GIVEN EXERCISE 1:
Decide whether each statement agrees with the passage on Bill 63, answering yes or no and quoting the words of the passage that settle it.
(a) Bill 63 would let the Lieutenant Governor in Council set the Labour Board's rules.
(b) Bill 63 would add new purposes to the Act.
(c) One purpose listed in the Act is to promote the expeditious resolution of workplace disputes.
GIVEN EXERCISE 2: List every numbered purpose of the Act that the passage on Bill 63 quotes.
GIVEN EXERCISE 3: Retype everything in the passage on Bill 63 from "as its actions" down to "pure government dictate.".

== DOCUMENT EXTRACT ==

2. To recognize the importance of workplace parties
adapting to change.
3. To promote flexibility, productivity and employee
involvement in the workplace.
4. To encourage communication between employers and
employees in the workplace.
5. To recognize the importance of economic growth as the
foundation for mutually beneficial relations amongst employers,
employees and trade unions.
6. To encourage co-operative participation of employers
and trade unions in resolving workplace issues.
7. To promote the expeditious resolution of workplace
disputes. 1995, c. 1, Sched. A, s. 2."
By removing the purposes of the Act, the bill
would in effect broaden the powers of the executive (i.e., the premier
and cabinet)
as its actions could not be challenged on the basis of violating the Act's
purposes.
By
removing
the
purposes,
the bill would also
remove the requirement of the Labour Board to facilitate collective
bargaining thus eliminating the role of the OLRB as a mechanism for
dispute
resolution that
is nominally independent from government. Instead it could be used as
an explicit mechanism of pure government dictate.
Bill 63 adds the following provision to the list of
powers of the Lieutenant-Governor to make regulations concerning the
Labour Board:
"(j.1) governing the Board's practice and procedure and the exercise of
its powers and prescribing forms that are required to be used in
proceedings before the
Board;"
Although workers have their own experience with the
Labour Board and how it is used by governments to criminalize their
resistance, the bill tabled
by the PCs would place the executive of the government in control of
the Labour Board by allowing the Lieutenant Governor in Council to set
the Board's rules, instead of the Board itself. An equilibrium in
labour relations established by years of precedent would be destroyed.
The summary of the bill states clearly that: "The
practice and procedure of the Ontario Labour Relations Board is no
longer determined by rules made by
the Board but is determined by regulations made by the Lieutenant
Governor in Council under the Act."
This shows the PCs want to usurp the power of the OLRB
and use it as a direct instrument of dictate over private and public
sector workers.

===
== RECORD EXCERPTS ==

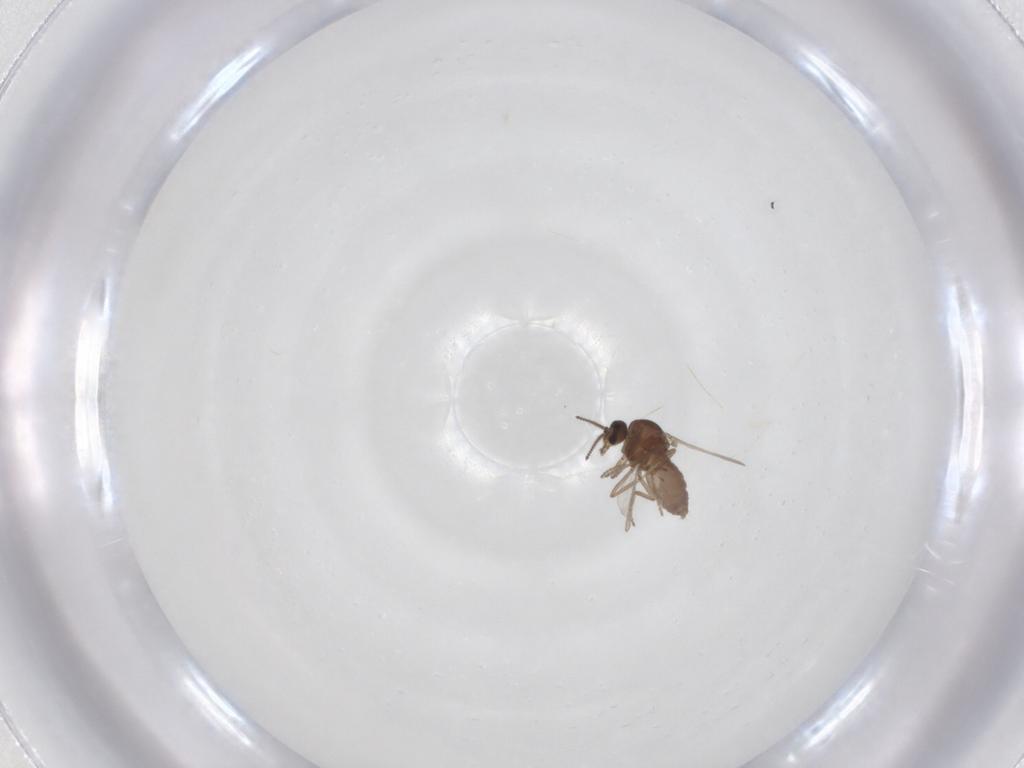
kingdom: Animalia
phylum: Arthropoda
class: Insecta
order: Diptera
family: Ceratopogonidae
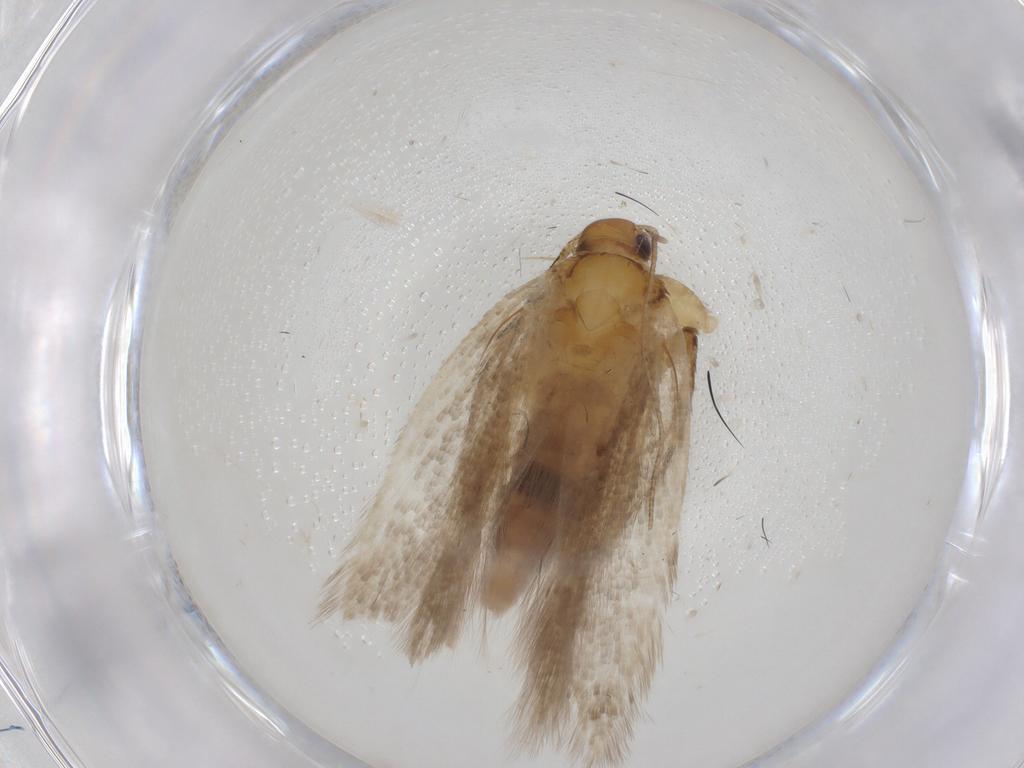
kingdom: Animalia
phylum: Arthropoda
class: Insecta
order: Lepidoptera
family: Gelechiidae
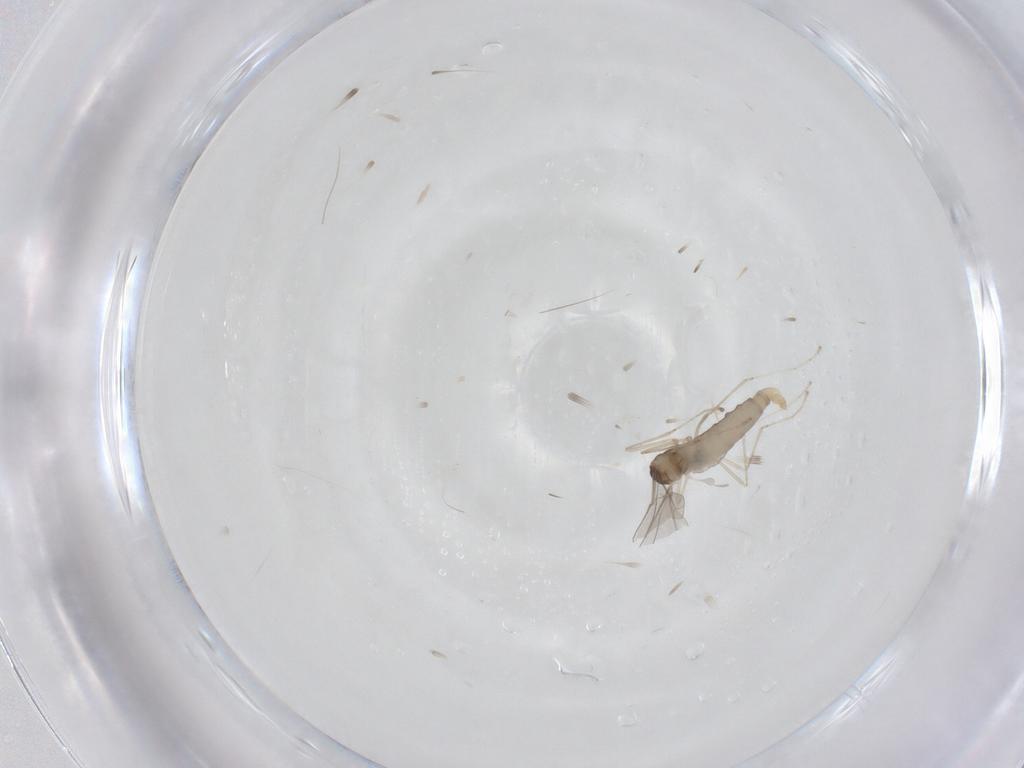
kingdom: Animalia
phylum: Arthropoda
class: Insecta
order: Diptera
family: Cecidomyiidae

===

FULL SOLUTION 1:
(a) Yes: "by allowing the Lieutenant Governor in Council to set the Board's rules, instead of the Board itself."
(b) No: "By removing the purposes of the Act"
(c) Yes: "To promote the expeditious resolution of workplace disputes."

FULL SOLUTION 2:
2. To recognize the importance of workplace parties adapting to change.
3. To promote flexibility, productivity and employee involvement in the workplace.
4. To encourage communication between employers and employees in the workplace.
5. To recognize the importance of economic growth as the foundation for mutually beneficial relations amongst employers, employees and trade unions.
6. To encourage co-operative participation of employers and trade unions in resolving workplace issues.
7. To promote the expeditious resolution of workplace disputes.

FULL SOLUTION 3:
as its actions could not be challenged on the basis of violating the Act's
purposes.
By
removing
the
purposes,
the bill would also
remove the requirement of the Labour Board to facilitate collective
bargaining thus eliminating the role of the OLRB as a mechanism for
dispute
resolution that
is nominally independent from government. Instead it could be used as
an explicit mechanism of pure government dictate.